Creating the perfect boss enemy is a feat that often goes unappreciated – it’s immensely difficult because a good boss needs to fulfil tons of criteria. It has to fit the storyline, it has to be a challenge, it shouldn’t be repetitive or reduced to something like a quick-time event, it should require strategy but not turn into an eight-hour feat, it should have a point – as in, a fight only for the villain to surrender afterwards isn’t too satisfying, it needs to have an impact on the story, and so on.
There’s a lot to get wrong here, and quite a few boss battles get, well, most of it wrong. Since a terrible boss battle can end up ruining much of a good game experience, it’s a pretty vital part – here are some of the worst and most disappointing bosses we’ve faced.
1. Borderlands – The Destroyer
With a name like The Destroyer you kind of expect something pretty massive and impressive…well that’s partly applicable at least. The Borderlands game came out of nowhere – nobody had particularly high expectations of it until they actually played it. The game featured black humour, RPG elements (the good ones anyway), a unique art style and loot.
If you didn’t play this game for the loot we have to wonder why you even bothered – it’s all about the sweet drops. Combining that with a pretty solid four player co-op mode was a genius decision and Gearbox really did well with the game overall.
Well, until the fifty or so hours we put into the game culminate in the battle against The Destroyer. It’s unchallenging, it’s unrewarding, and all it really takes is a nice rock to hide behind when the tentacles come out, and the non-stop fire on the well-exposed weak points this thing has.
He doesn’t move, he just sits there and lets himself be shot. After we’ve spent so much time building up a badass character, he feels completely wasted on this creature – the exact definition of a wet noodle of an enemy.
2. Mortal Kombat 9 – Shao Khan
Fighting games like Mortal Kombat are a little more limited in their mechanics than some other types of games are – the 2D element prevents fancy dodging and manoeuvring for the most part, and although the graphics have improved a lot, the games are still button-mashers deep down.
That’s fine – great even, because we love that sort of game every once in a while, but precisely because there is only one thing the game has, mechanics-wise (the fighting) it’s important for the boss to be exceptional.
Shao Khan wasn’t. Want to beat him? Remember the following: Down, left, square. Down, left, square. Down, left, square. Down, left, square. Over and over. The game went to great lengths to breathe new life into the ole beat ’em up – genre, it’s really a waste how little thought went into the final boss.
Shao Khan has been overpowered for decades and that’s fine, but in MK9, the difficulty curve goes from okay, to challenging, to completely insane and not at all fun. Thus, down, left, square. Lower fireballs to where the sun don’t shine isn’t a strategy, it’s an annoying way to get past a boss that should have been better.
3. Arkham Asylum – The Joker
This one is almost embarrassing and the fight goes against everything we were taught to think about the Joker.

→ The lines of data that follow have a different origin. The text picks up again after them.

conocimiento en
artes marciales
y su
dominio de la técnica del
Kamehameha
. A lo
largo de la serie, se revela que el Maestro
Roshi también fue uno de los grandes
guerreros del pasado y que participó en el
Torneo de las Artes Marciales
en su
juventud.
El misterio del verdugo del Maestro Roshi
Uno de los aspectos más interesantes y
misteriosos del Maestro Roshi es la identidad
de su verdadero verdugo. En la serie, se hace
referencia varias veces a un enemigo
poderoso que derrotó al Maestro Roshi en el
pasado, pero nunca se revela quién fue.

He’s a skinny, slippery fellow and his tricks, schemes and evasion manoeuvres are what makes him great.
In the fight though, we see him beefed out in a simple muscle-contest. Unsurprisingly the fight is exactly as ‘challenging’ as one might expect when the, shall we say, compact Joker meets the well-trained Batman.
What makes this tragic mistake even worse is the fact that when playing as the Joker in the challenge rooms, he’s actually pretty good at holding his own – he definitely had moves he could have busted out against Batman, but evidently he just chose not to?
He may not be a physical threat but Rocksteady let him down by not focussing on the other ways he could have made Batsies life harder. It’s not all about fist-fights!
4. AC 2 – Rodrigo Borgia
Ezio’s hatred for the Borgia’s has him murder every last one of them – except of course, for their leader – the man most responsible for all the misfortune he’s had to deal with so far. The setup of it all is great – there are two Eden pieces, Borgia made it all the way to being Pope and we had to break into the Vatican to confront him…
And then the final fight between the both of them is a fist-fight in a barely decorated arena-like room? What? Did Ubisoft forget to replace their test content or is this really the best they could do? The fact that Ezio chooses not to kill him is understandable – after all, had he done so, the game would have lost most of its historical credibility (no, the events aren’t real, but they do try to keep the framework together), but that isn’t the problem.
We don’t mind that he lived – we mind that with two pieces of godly power between them, after a journey of revenge that spanned years, we get to trade blows with the Pope. It’s anti-climatic, it’s boring and it’s a disappointing conclusion after a great setup.
The fact that we get to murder his son (celibacy, shmellibacy) is quite satisfying in Brotherhood, but it hardly made up for the sheer betrayal of an end that AC 2 settled us with.